» Prompt: Of the entries below, copy only those lines that contain the word "today".

» Excerpted data:
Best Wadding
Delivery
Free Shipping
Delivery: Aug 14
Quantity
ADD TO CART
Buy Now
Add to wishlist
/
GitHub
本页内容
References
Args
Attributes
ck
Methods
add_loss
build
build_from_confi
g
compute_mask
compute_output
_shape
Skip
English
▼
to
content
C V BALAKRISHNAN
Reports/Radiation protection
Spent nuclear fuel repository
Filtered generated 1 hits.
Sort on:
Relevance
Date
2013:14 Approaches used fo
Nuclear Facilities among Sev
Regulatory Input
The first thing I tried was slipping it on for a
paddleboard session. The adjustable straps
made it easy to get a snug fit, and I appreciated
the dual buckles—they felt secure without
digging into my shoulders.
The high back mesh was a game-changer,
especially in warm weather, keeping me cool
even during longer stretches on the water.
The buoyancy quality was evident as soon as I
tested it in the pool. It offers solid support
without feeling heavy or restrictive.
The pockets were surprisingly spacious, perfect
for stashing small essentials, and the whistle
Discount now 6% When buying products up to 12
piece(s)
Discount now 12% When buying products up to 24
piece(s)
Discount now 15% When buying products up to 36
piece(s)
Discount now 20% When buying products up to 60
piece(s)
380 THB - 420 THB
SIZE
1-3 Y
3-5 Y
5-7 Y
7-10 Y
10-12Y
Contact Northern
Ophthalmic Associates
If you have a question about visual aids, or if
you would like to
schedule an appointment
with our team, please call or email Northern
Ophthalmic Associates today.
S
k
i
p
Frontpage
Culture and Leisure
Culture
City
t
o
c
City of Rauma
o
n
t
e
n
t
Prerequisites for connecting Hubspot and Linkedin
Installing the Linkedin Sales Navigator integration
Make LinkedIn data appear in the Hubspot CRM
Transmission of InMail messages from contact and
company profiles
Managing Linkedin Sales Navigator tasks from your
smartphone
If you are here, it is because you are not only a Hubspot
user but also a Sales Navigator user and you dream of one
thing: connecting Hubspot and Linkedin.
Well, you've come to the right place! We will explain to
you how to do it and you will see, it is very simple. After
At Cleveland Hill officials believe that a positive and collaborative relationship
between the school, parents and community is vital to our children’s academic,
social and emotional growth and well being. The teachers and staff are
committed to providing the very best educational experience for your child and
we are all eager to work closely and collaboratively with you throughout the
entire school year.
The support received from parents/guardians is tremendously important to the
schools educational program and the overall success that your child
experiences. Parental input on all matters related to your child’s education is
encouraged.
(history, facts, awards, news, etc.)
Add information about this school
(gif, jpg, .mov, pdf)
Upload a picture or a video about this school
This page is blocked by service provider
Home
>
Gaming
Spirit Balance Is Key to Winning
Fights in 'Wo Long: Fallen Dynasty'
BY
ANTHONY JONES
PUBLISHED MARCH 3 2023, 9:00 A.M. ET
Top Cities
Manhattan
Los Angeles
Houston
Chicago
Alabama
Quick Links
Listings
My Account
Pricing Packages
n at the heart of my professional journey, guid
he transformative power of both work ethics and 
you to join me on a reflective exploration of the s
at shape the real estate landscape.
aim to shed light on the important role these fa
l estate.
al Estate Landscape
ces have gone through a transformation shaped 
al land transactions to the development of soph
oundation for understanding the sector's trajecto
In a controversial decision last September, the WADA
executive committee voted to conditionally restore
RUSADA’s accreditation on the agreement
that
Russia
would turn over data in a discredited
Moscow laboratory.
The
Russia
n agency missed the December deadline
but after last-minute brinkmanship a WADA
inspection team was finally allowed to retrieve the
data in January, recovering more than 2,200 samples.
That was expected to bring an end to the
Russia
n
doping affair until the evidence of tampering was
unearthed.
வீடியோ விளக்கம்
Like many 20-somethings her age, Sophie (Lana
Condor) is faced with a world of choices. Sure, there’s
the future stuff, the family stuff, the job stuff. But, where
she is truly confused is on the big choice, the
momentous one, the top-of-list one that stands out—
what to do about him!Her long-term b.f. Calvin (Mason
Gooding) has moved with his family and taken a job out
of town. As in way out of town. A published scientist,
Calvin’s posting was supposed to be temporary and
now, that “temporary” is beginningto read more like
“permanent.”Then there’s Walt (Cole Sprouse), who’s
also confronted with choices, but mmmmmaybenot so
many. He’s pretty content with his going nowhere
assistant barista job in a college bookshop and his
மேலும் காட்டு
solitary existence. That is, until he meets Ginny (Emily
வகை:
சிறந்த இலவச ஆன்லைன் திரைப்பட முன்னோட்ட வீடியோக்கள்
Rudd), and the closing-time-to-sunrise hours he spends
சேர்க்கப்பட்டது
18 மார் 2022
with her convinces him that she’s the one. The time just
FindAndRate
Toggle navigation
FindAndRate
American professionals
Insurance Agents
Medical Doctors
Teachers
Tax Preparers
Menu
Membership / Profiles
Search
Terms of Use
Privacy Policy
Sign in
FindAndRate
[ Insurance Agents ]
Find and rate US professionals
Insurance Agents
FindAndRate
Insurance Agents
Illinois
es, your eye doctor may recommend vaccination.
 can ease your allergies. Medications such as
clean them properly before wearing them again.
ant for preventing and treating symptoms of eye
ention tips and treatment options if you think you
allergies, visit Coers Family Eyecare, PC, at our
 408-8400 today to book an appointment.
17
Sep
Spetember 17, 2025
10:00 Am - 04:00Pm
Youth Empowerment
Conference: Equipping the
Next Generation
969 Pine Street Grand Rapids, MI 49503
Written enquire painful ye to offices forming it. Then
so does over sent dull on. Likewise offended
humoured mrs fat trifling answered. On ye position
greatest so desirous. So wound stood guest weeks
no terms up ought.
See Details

» Answer to this task:
Ophthalmic Associates today.
 408-8400 today to book an appointment.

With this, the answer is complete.